**Source document**
=== Section Start ===

The blood supply to a part of your brain is suddenly interrupted.
Ischemic Stroke, approximately 75% of all strokes, can occur when blood supply to your brain is blocked.
Hemmorrhagic Stroke, can occur when there is bleeding in your brain. (Pictured)
Transient Ischemic Attack (TIA) or mini-stroke is a condition similar to stroke, but the symptoms only last seconds or a few minutes and completely resolve within 24 hours. Can be a warning sign of a future stroke, and medical attention should be sought as soon as possible.
Stroke is a medical emergency. If you experience any of the symptoms below, seek immediate medical attention.
Can Be Disabling, May Cause Death
Stroke is the fourth most common cause of death in the United States, and the most common cause of permanent disability.
Underlying Causes Treatable if Diagnosed Early
Most causes of stroke are treatable with medical and surgical intervention, provided they are diagnosed early.
Ischemic stroke, where the blood supply to a part of your brain is interrupted, is most commonly related to:
- High blood pressure (hypertension), which can damage the small blood vessels in your brain.
- Abnormal heart rhythms, such as atrial fibrillation, which can cause small blood clots in your heart. These can break off and travel to your brain, blocking the blood supply.
- Hardening of the arteries (atherosclerosis), a buildup of plaque in the carotid arteries that bring blood to your brain. Plaque can build up over time in arteries as you get older due to long-term effects of illnesses like high blood pressure, high cholesterol levels and diabetes. Pieces of this plaque can break off and travel to your brain.
Transient ischemic attack (TIA) has the same causes as ischemic stroke.
Hemmorrhagic stroke, or bleeding within your brain, is typically caused by:
- Head or brain injury.
- Certain types of congenital brain aneurysms.
- Very high blood pressure and bleeding from arteries already diseased from high blood pressure or atherosclerosis.
Once the symptoms of a stroke have already occurred, diagnosis is usually confirmed by obtaining a detailed picture of your brain with either an MRI or computerized tomography (CT) scan.
To prevent a stroke from every occurring, there are other tests that may be performed to evaluate your risk:
- Routine medical evaluation with blood pressure measurements.
- Routine blood tests that measure cholesterol and triglyceride levels.
- An EKG (electrocardiogram) that diagnoses the abnormal heart rhythms which can cause a stroke.
- An echocardiogram (ECHO), an ultrasound picture of your heart, which can diagnose certain heart or heart valve conditions which can cause a stroke.

=== Section End ===

**Available data**

=== Section Start ===

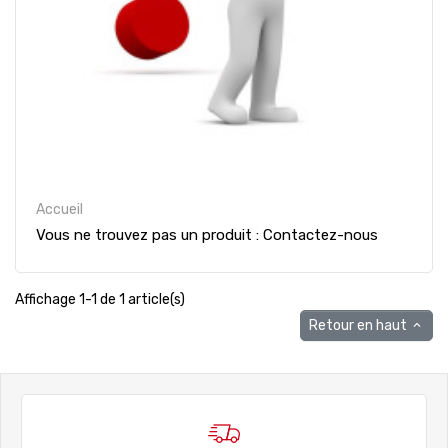
Accueil
Vous ne trouvez pas un produit : Contactez-nous
Affichage 1-1 de 1 article(s)
Retour en haut
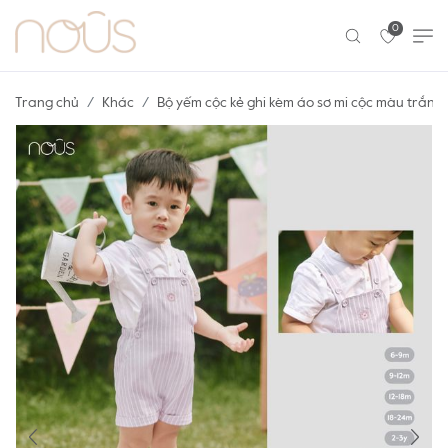
0
Trang chủ
Khác
Bộ yếm cộc kẻ ghi kèm áo sơ mi cộc màu trắng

=== Section End ===

**Problems to work on**
- A) Answer these from the stroke overview:
(i) What share of all strokes are ischemic strokes?
(ii) Within what period do the symptoms of a transient ischemic attack completely resolve?
(iii) Which test diagnoses the abnormal heart rhythms that can cause a stroke?
- B) Transcribe the stroke overview between "Underlying Causes Treatable" and "travel to your brain.", inclusive.
The lines have no connection to the stroke overview.

**Responses by task**
- A)
(i) Approximately 75%.
(ii) Within 24 hours.
(iii) An EKG (electrocardiogram).

- B)
Underlying Causes Treatable if Diagnosed Early
Most causes of stroke are treatable with medical and surgical intervention, provided they are diagnosed early.
Ischemic stroke, where the blood supply to a part of your brain is interrupted, is most commonly related to:
- High blood pressure (hypertension), which can damage the small blood vessels in your brain.
- Abnormal heart rhythms, such as atrial fibrillation, which can cause small blood clots in your heart. These can break off and travel to your brain, blocking the blood supply.
- Hardening of the arteries (atherosclerosis), a buildup of plaque in the carotid arteries that bring blood to your brain. Plaque can build up over time in arteries as you get older due to long-term effects of illnesses like high blood pressure, high cholesterol levels and diabetes. Pieces of this plaque can break off and travel to your brain.